Pour les militant-e-s poursuivis à l’issue d’une manif ou d’une occupation, les migrant-e-s sans autorisation et les requérant-e-s d’asile, c’est la garantie d’un contrôle accru, grâce à l’informatisation des données à l’échelle européenne. En revanche, pour la place financière, les résultats sont inespérés: l’UE reconnaît le secret bancaire, contre une retenue de 35% sur les intérêts des placements des personnes physiques de l’UE (75% pour l’UE, 25% pour la Confédération) et une collaboration dans le domaine de la répression des fraudes en matière d’impôts indirects, de subventions et de marchés publics.
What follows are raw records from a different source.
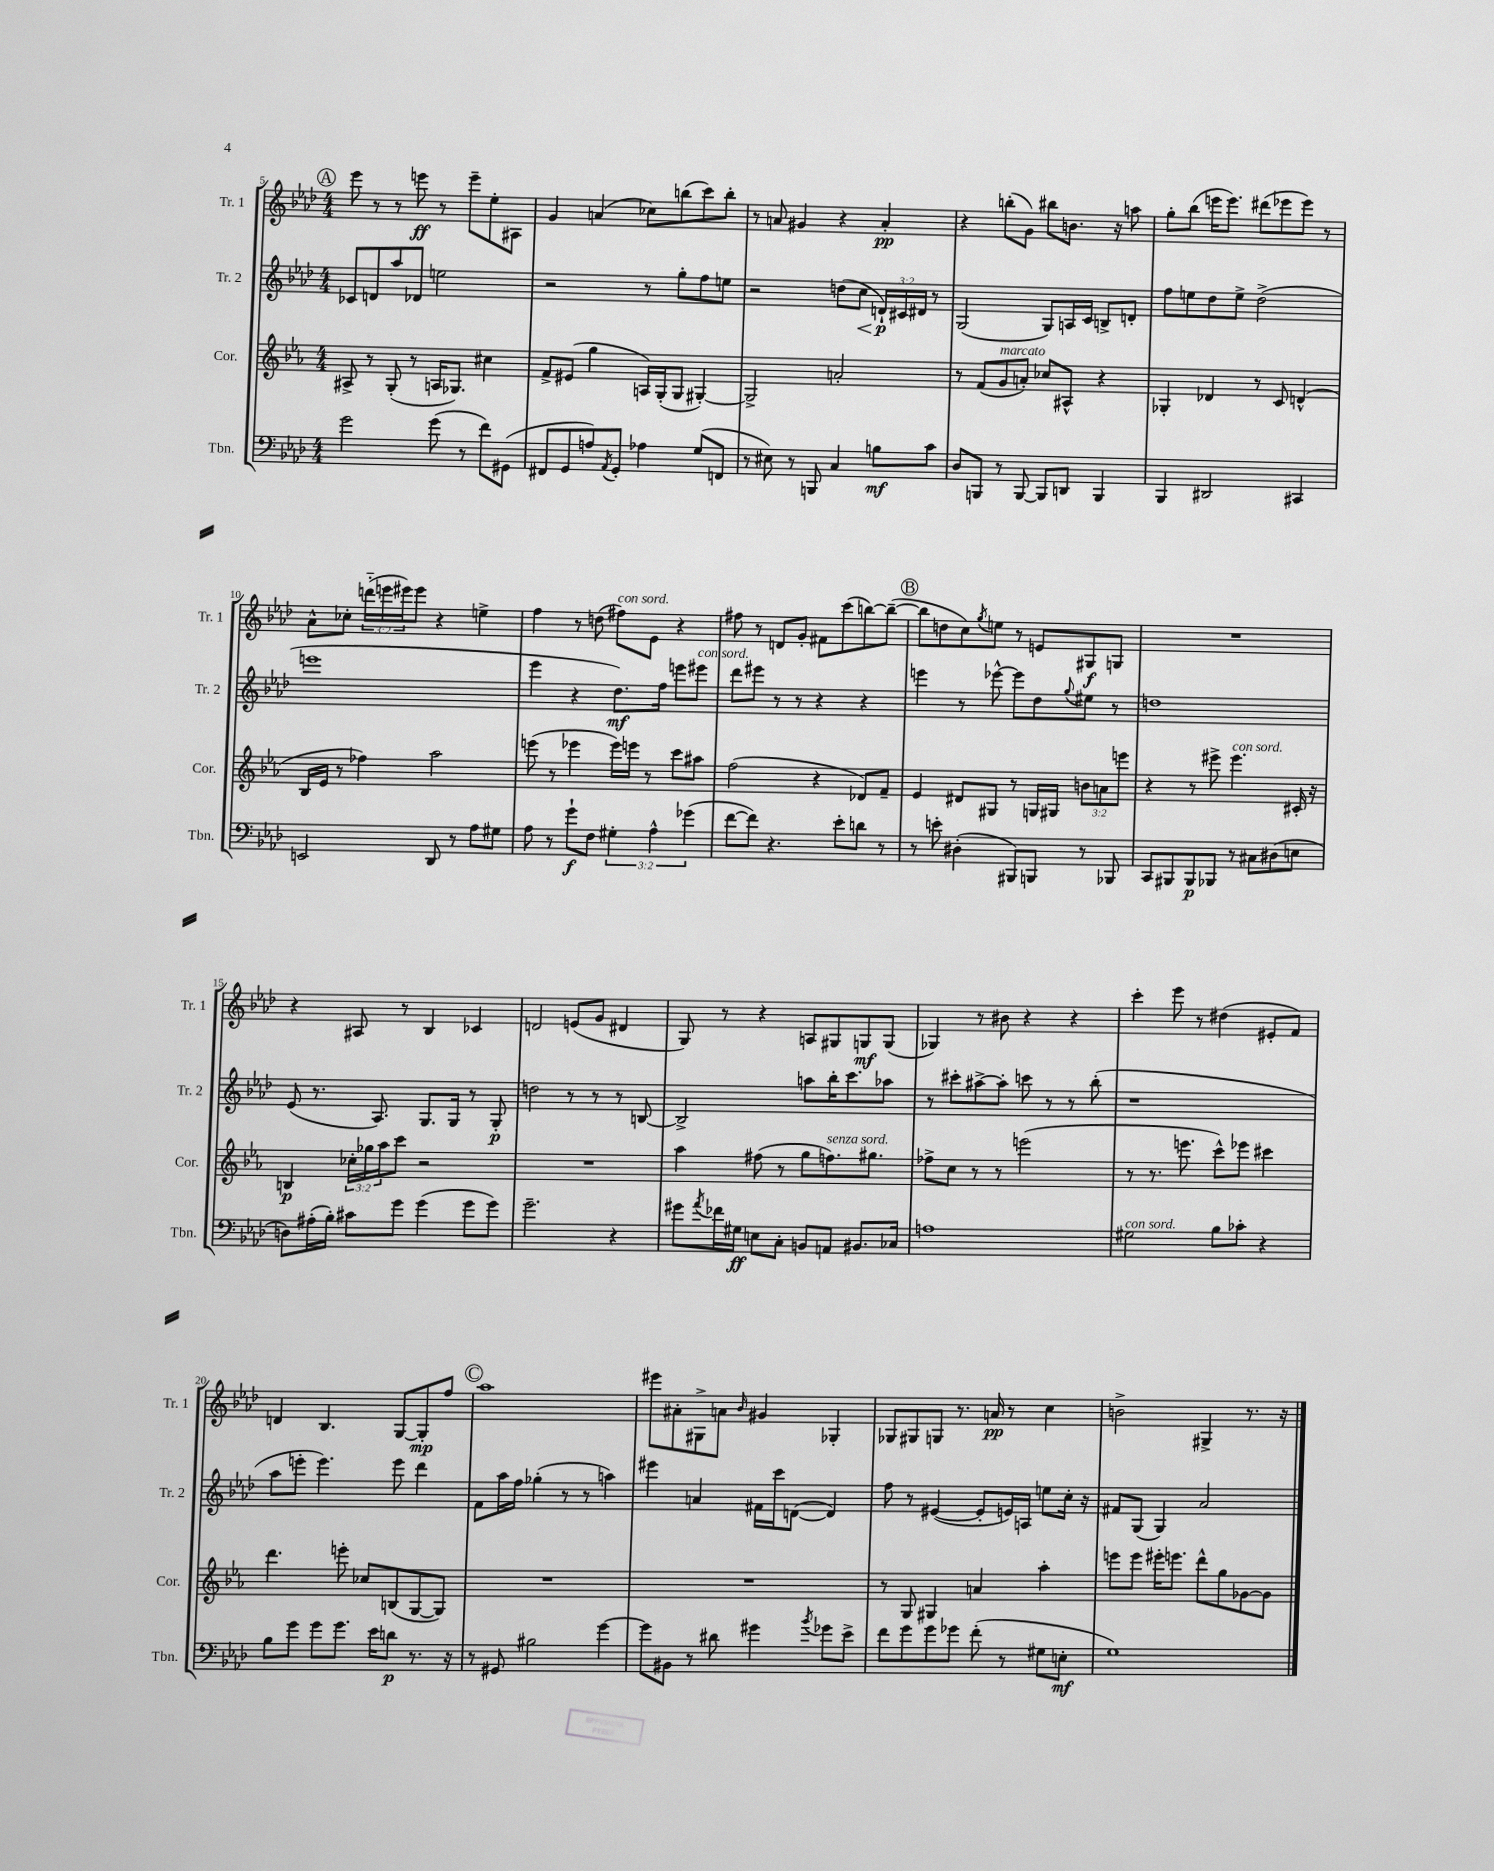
<<
\new StaffGroup <<
\new Staff = "s0" \with { instrumentName = "Tr. 1" shortInstrumentName = "Tr. 1" } {
    \clef treble \key aes \major \numericTimeSignature \time 4/4 \override Staff.TupletNumber.text = #tuplet-number::calc-fraction-text
    \mark \markup { \circle "A" } ees'''8 r8 r8 e'''8\ff r8 e'''8-- ees''8-. ais8 |
    g'4 a'4( ces''8) b''8( c'''8) b''8-. |
    r8 a'8 gis'4 r4 a'4-.\pp |
    r4 b''8-.( g'8) bis''8 b'8. r16 a''8 |
    g''8-. bes''8( e'''16 e'''8.) dis'''8( ees'''8 ees'''8) r8 |
    aes'8-^ ces''8-. \tuplet 3/2 { d'''16-_( e'''16 eis'''16) } eis'''8 r4 e''4-> |
    f''4 r8 d''8( fis''8^\markup { \italic "con sord." }) ees'8 r4 |
    fis''8 r8 d'8 g'8-. fis'8 c'''8( b''8~) b''8~--( |
    \mark \markup { \circle "B" } b''8 d''8 c''8) \acciaccatura { g''8 } e''8 r8 e'8 gis8\f g8 |
    R1 |
    r4 ais8 r8 bes4 ces'4 |
    d'2 e'8( g'8 dis'4 |
    g8) r8 r4 a8 gis8 g8\mf g8( |
    ges4) r8 bis'8 r4 r4 |
    c'''4-. ees'''8 r8 dis''4( eis'8-. f'8) |
    d'4 bes4. g8~ g8-.\mp f''8 |
    \mark \markup { \circle "C" } aes''1 |
    eis'''8 ais'8-. gis8-> a'8 \grace { bes'16 } gis'4 ges4-. |
    ges8 gis8 g8 r8. a'16\pp r8 c''4 |
    b'2-> gis4-> r8. r16 \bar "|." |
}
\new Staff = "s1" \with { instrumentName = "Tr. 2" shortInstrumentName = "Tr. 2" } {
    \clef treble \key aes \major \numericTimeSignature \time 4/4 \override Staff.TupletNumber.text = #tuplet-number::calc-fraction-text
    \mark \markup { \circle "A" } ces'8 d'8 aes''8 des'8 e''2 |
    r2 r8 g''8-. f''8 e''8 |
    r2 d''8( c''8\< \tuplet 3/2 { d'16-!\p\!) cis'16 dis'16 } r8 |
    g2( g8) a16 c'16 b8-> d'8-. |
    f''8 e''8 des''8 e''8-> des''2->( |
    e'''1 |
    ees'''4 r4 des''8.\mf) f''16 e'''8 eis'''8^\markup { \italic "con sord." } |
    des'''8 eis'''8 r8 r8 r4 r4 |
    \mark \markup { \circle "B" } e'''4 r8 ees'''8~-^ ees'''8 des''8 \appoggiatura { g''8 } eis''8 r8 |
    d''1 |
    ees'8( r8. aes8.) g8. g16 r8 g8-.\p |
    d''2 r8 r8 r8 b8~ |
    b2-> a''8 bes''16-. c'''8. aes''8 |
    r8 cis'''8-. ais''8~-> ais''8-. c'''8 r8 r8 bes''8-.( |
    r1 |
    aes''8 e'''8-. e'''4.) e'''8 des'''4 |
    \mark \markup { \circle "C" } f'8 aes''16 f''16 ges''4-.( r8 r8 a''4) |
    eis'''4 a'4 fis'16 c'''16 d'8~( d'4) |
    f''8 r8 eis'4~( eis'8-. e'16) a16 e''8 c''16-. r16 |
    fis'8 g8( g4) aes'2 \bar "|." |
}
\new Staff = "s2" \with { instrumentName = "Cor." shortInstrumentName = "Cor." } {
    \clef treble \key ees \major \numericTimeSignature \time 4/4 \override Staff.TupletNumber.text = #tuplet-number::calc-fraction-text
    \mark \markup { \circle "A" } ais8-> r8 g8-.( r8 a16 ges8.) cis''4 |
    f'8-> eis'8( g''4 a16) g16-.( g8 gis4~-.) |
    gis2-> a'2-. |
    r8 f'8( g'8^\markup { \italic "marcato" } a'8-.) ces''8 ais8-^ r4 |
    ges4-. des'4 r8 c'8 d'4-^( |
    bes16 ees'16 r8 fes''4) aes''2 |
    e'''8( r8 ees'''4 ees'''16) e'''16 r8 c'''8 ais''8 |
    f''2( r4 des'8) f'8-- |
    \mark \markup { \circle "B" } ees'4 dis'8 gis8 r8 g16 gis16 \tuplet 3/2 { b'8 a'8 e'''8 } |
    r4 r8 eis'''8-> eis'''4.^\markup { \italic "con sord." } cis'16-. r16 |
    b4\p \tuplet 3/2 { ces''16-. ges''16 aes''16 } c'''8 r2 |
    R1 |
    aes''4 fis''8( r8 g''8 f''8.^\markup { \italic "senza sord." }) gis''8. |
    fes''8-> c''8 r8 r8 e'''2( |
    r8 r8. e'''8. c'''8-^) ees'''8 cis'''4 |
    d'''4. e'''8-. ces''8 b8( g8~ g8) |
    \mark \markup { \circle "C" } R1 |
    R1 |
    r8 g8 gis4 a'4 aes''4-. |
    e'''8 e'''8 eis'''16-. e'''8. d'''8-^ g''8 ges'8~ ges'8 \bar "|." |
}
\new Staff = "s3" \with { instrumentName = "Tbn." shortInstrumentName = "Tbn." } {
    \clef bass \key aes \major \numericTimeSignature \time 4/4 \override Staff.TupletNumber.text = #tuplet-number::calc-fraction-text
    \mark \markup { \circle "A" } g'2 g'8( r8 f'8) gis,8( |
    fis,8 g,8 a8) \acciaccatura { aes,8 } g,8-. aes4 g8( f,8 |
    r8 eis8) r8 b,,8 c4 b8\mf c'8 |
    des8 b,,8 r8 b,,8~ b,,8 d,8 b,,4 |
    bes,,4 dis,2 cis,4 |
    e,2 des,8 r8 aes8 gis8 |
    aes8 r8 g'8-!\f f8 \tuplet 3/2 { gis4-. aes4-^ ges'4( } |
    f'8~ f'8) r4. ees'8-. d'8 r8 |
    \mark \markup { \circle "B" } r8 e'8-. dis4-.( bis,,8) b,,8 r8 bes,,8 |
    c,8 bis,,8 bis,,8\p bes,,8 r8 cis8 dis8( e8 |
    d8) ais16-.( bes16-.) cis'8 g'8 g'4( g'8 g'8) |
    g'2.-- r4 |
    gis'8 \acciaccatura { aes'8 } fes'16 gis16\ff e8 c8-. b,8 a,8 bis,8. ces16 |
    a1 |
    gis2^\markup { \italic "con sord." } bes8 ces'8-. r4 |
    bes8 g'8 g'8 g'8. ees'16 d'8\p r8. r16 |
    \mark \markup { \circle "C" } r8 gis,8 bis2 g'4~ |
    g'8 bis,8 r8 dis'8 gis'4 \acciaccatura { bes'8 } ges'8 ees'8-> |
    f'8 g'8 g'8 ges'8 f'8-.( r8 gis8 e8-.\mf |
    g1) \bar "|." |
}
>>
>>
\layout { \context { \Score currentBarNumber = #5 } }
Une autre Europe est nécessaire

Même si les concessions helvétiques sont négligeables, c’en est encore trop pour l’UDC et l’ASIN, qui annoncent un référendum contre Schengen, dénoncé comme un pas de trop vers l’intégration à l’UE. Pragmatiques, le PRD et les milieux patronaux défendent une ratification individualisée, puisque cette fois-ci, le rejet de l’un des accords ne devrait pas faire capoter les autres. A l’opposé, le PSS et le PDC plaident pour un traitement des neufs accords en bloc, afin de faire passer leur acceptation pour une avancée vers l’adhésion à l’UE. Pour nous, il n’est ni question de soutenir ces bilatérales patronales et sécuritaires ni de souscrire au solo impérialiste et xénophobe d’une Suisse version Blocher. Une autre Europe est nécessaire!